Over more than twenty years of participating in February Album Writing Month (FAWM), I’ve settled into a workflow that lets me capture a solid recording almost as soon as a new song exists. Everything begins with a guitar progression and a melody I’m humming into place. Once a few words surface, the actual songwriting kicks in. Even with all the digital tools available today, I prefer to keep things grounded by playing real instruments.
I print the lyrics in large type, hang the sheet above a camera, and run through the song a few times. Usually the fourth or fifth take is the one I keep. FAWM taught me early on not to get stuck chasing “perfect.” After recording, I pull the audio from the video and drop it into a mixing program. Most of my effect settings are locked in beforehand. Then I add extra vocals and additional instruments—guitar, banjo, piano, keyboard. Once the mix sounds clean enough, I sync it back to the video. Every year I pick a new two-tone color theme for these recordings.

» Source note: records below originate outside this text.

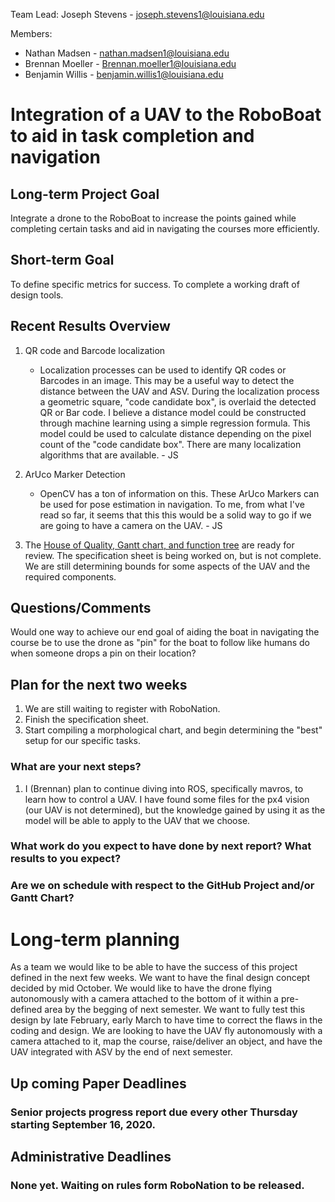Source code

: Team Lead: Joseph Stevens - joseph.stevens1@louisiana.edu

Members:
* Nathan Madsen   - nathan.madsen1@louisiana.edu
* Brennan Moeller - Brennan.moeller1@louisiana.edu
* Benjamin Willis - benjamin.willis1@louisiana.edu




# Integration of a UAV to the RoboBoat to aid in task completion and navigation

## Long-term Project Goal
Integrate a drone to the RoboBoat to increase the points gained while completing certain tasks and aid in navigating the courses more efficiently.

## Short-term Goal
To define specific metrics for success.
To complete a working draft of design tools.

## Recent Results Overview

1. QR code and Barcode localization
    * Localization processes can be used to identify QR codes or Barcodes in an image. This may be a useful way to detect the distance between the UAV and ASV. During the localization process a geometric square, "code candidate box", is overlaid the detected QR or Bar code. I believe a distance model could be constructed through machine learning using a simple regression formula. This model could be used to calculate distance depending on the pixel count of the "code candidate box". There are many localization algorithms that are available. - JS


2. ArUco Marker Detection
	* OpenCV has a ton of information on this. These ArUco Markers can be used for pose estimation in navigation. To me, from what I've read so far, it seems that this this would be a solid way to go if we are going to have a camera on the UAV. - JS


3. The [House of Quality, Gantt chart, and function tree](http://crawlab.org/owncloud/index.php/apps/files/?dir=%2Fshared%2FRoboBoat%2FRoboBoat2021%2FSeniorProjects_Design_Tools) are ready for review. The specification sheet is being worked on, but is not complete. We are still determining bounds for some aspects of the UAV and the required components.


## Questions/Comments
Would one way to achieve our end goal of aiding the boat in navigating the course be to use the drone as "pin" for the boat to follow like humans do when someone drops a pin on their location?


## Plan for the next two weeks
1. We are still waiting to register with RoboNation.
2. Finish the specification sheet.
3. Start compiling a morphological chart, and begin determining the "best" setup for our specific tasks.


### What are your next steps?
1. I (Brennan) plan to continue diving into ROS, specifically mavros, to learn how to control a UAV. I have found some files for the px4 vision (our UAV is not determined), but the knowledge gained by using it as the model will be able to apply to the UAV that we choose.  

### What work do you expect to have done by next report? What results to you expect?


### Are we on schedule with respect to the GitHub Project and/or Gantt Chart?


# Long-term planning
 As a team we would like to be able to have the success of this project defined in the next few weeks. We want to have the final design concept decided by mid October. We would like to have the drone flying autonomously with a camera attached to the bottom of it within a pre-defined area by the begging of next semester. We want to fully test this design by late February, early March to have time to correct the flaws in the coding and design. We are looking to have the UAV fly autonomously with a camera attached to it, map the course, raise/deliver an object, and have the UAV integrated with ASV by the end of next semester.

## Up coming Paper Deadlines
### Senior projects progress report due every other Thursday starting September 16, 2020.

## Administrative Deadlines
### None yet. Waiting on rules form RoboNation to be released.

If a song is captured this way during FAWM, it’s considered finished. After the month ends, I usually have three or four keepers that I test live on stage. Performing them helps the songs develop, but I never rerecord them. Around ninety percent of everything I’ve written in the last two decades began during FAWM—simple, consistent, effective.
These days I use ChatGPT to check my lyrics for grammar and spelling and to offer suggestions; before that, I leaned on native-speaking FAWMers. The audio mix I upload to Bandcamp is identical to the one in the videos. My style is defined by single-mic, one-take recordings with a handful of added layers.
What I cherish most is the simple magic of shaping something out of nothing. I’m not a poet in the strict sense; I just piece songs together with a kind of easygoing, slacker charm. As long as the music still manages to surprise me, I’m happy with what I create.